### ABOUT THIS EXERCISE
Filter the listing below to the lines that contain the word "from", and copy each of those lines.

Collection entries
%%

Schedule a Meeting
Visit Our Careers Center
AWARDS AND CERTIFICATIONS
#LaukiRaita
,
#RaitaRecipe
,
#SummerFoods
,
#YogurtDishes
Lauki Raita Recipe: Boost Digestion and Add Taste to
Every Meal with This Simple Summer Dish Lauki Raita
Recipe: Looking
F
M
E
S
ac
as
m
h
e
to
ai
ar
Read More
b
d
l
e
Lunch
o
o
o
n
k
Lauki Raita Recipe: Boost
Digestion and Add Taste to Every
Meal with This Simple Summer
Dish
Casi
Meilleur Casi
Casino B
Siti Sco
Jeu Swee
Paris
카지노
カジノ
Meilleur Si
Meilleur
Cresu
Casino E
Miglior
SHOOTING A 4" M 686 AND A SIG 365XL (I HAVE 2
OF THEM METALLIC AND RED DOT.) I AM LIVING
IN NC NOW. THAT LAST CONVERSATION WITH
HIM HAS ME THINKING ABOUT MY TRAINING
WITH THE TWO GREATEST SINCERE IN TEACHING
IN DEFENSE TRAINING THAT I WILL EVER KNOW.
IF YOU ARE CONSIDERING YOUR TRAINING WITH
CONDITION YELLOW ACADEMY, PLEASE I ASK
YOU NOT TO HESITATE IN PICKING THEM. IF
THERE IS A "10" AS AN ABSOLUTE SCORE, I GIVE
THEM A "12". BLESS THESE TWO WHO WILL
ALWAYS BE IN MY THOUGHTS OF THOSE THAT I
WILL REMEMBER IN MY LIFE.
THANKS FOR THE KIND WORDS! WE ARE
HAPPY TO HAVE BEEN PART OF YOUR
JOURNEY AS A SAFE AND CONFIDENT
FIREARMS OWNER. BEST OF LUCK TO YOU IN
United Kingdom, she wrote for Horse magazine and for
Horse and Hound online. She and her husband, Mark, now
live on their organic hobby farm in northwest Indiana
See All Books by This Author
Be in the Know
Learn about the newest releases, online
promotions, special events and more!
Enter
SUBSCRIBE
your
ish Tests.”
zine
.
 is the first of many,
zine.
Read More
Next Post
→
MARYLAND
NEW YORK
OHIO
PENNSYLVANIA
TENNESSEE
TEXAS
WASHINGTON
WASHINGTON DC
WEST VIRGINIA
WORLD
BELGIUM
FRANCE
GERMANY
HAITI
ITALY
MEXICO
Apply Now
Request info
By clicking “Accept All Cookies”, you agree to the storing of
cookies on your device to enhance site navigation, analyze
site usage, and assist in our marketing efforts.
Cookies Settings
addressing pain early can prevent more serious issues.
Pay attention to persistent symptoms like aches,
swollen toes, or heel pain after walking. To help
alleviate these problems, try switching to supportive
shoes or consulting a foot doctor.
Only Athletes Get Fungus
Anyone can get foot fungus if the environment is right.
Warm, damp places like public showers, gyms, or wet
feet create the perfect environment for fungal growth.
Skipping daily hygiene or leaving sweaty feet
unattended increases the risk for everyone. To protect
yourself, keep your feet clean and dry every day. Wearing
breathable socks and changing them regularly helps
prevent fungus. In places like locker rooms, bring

%%
%%

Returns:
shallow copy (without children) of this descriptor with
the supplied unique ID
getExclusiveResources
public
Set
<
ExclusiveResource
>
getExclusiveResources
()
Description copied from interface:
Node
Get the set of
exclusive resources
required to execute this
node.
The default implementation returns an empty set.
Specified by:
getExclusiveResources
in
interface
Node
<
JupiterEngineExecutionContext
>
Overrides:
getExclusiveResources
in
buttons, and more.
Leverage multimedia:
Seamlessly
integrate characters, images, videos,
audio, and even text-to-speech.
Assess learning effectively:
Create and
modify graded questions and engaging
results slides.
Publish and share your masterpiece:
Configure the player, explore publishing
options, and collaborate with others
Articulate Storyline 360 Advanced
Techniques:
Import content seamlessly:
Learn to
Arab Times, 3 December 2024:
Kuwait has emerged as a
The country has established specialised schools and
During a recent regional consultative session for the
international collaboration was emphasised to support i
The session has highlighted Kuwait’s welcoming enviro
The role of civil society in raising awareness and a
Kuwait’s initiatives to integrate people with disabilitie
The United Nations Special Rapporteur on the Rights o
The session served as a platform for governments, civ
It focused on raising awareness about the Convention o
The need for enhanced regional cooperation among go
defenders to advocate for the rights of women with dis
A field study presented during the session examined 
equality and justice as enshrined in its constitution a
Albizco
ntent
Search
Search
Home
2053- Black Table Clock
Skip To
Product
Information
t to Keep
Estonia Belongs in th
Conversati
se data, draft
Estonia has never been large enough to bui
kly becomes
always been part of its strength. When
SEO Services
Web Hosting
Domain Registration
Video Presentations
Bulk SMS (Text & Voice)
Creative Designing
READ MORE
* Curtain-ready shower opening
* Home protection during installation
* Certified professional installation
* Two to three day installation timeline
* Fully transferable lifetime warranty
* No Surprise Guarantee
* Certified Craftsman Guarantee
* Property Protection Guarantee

%%
%%

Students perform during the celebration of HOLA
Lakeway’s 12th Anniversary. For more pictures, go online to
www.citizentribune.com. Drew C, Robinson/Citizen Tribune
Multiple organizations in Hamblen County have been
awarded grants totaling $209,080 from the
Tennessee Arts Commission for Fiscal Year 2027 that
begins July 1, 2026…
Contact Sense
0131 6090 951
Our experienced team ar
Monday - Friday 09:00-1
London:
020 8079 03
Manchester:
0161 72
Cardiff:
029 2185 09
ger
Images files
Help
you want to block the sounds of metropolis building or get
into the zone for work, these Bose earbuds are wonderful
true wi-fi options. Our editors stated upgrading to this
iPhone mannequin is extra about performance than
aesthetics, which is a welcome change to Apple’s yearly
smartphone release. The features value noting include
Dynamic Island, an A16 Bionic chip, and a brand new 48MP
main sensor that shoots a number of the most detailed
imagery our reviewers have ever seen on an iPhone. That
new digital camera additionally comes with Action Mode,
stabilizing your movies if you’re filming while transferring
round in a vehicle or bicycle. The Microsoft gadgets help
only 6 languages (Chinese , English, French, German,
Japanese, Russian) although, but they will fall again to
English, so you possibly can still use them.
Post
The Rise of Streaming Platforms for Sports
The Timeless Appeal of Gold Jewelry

%%

### OUTPUT FOR THIS TASK
Description copied from interface:
awarded grants totaling $209,080 from the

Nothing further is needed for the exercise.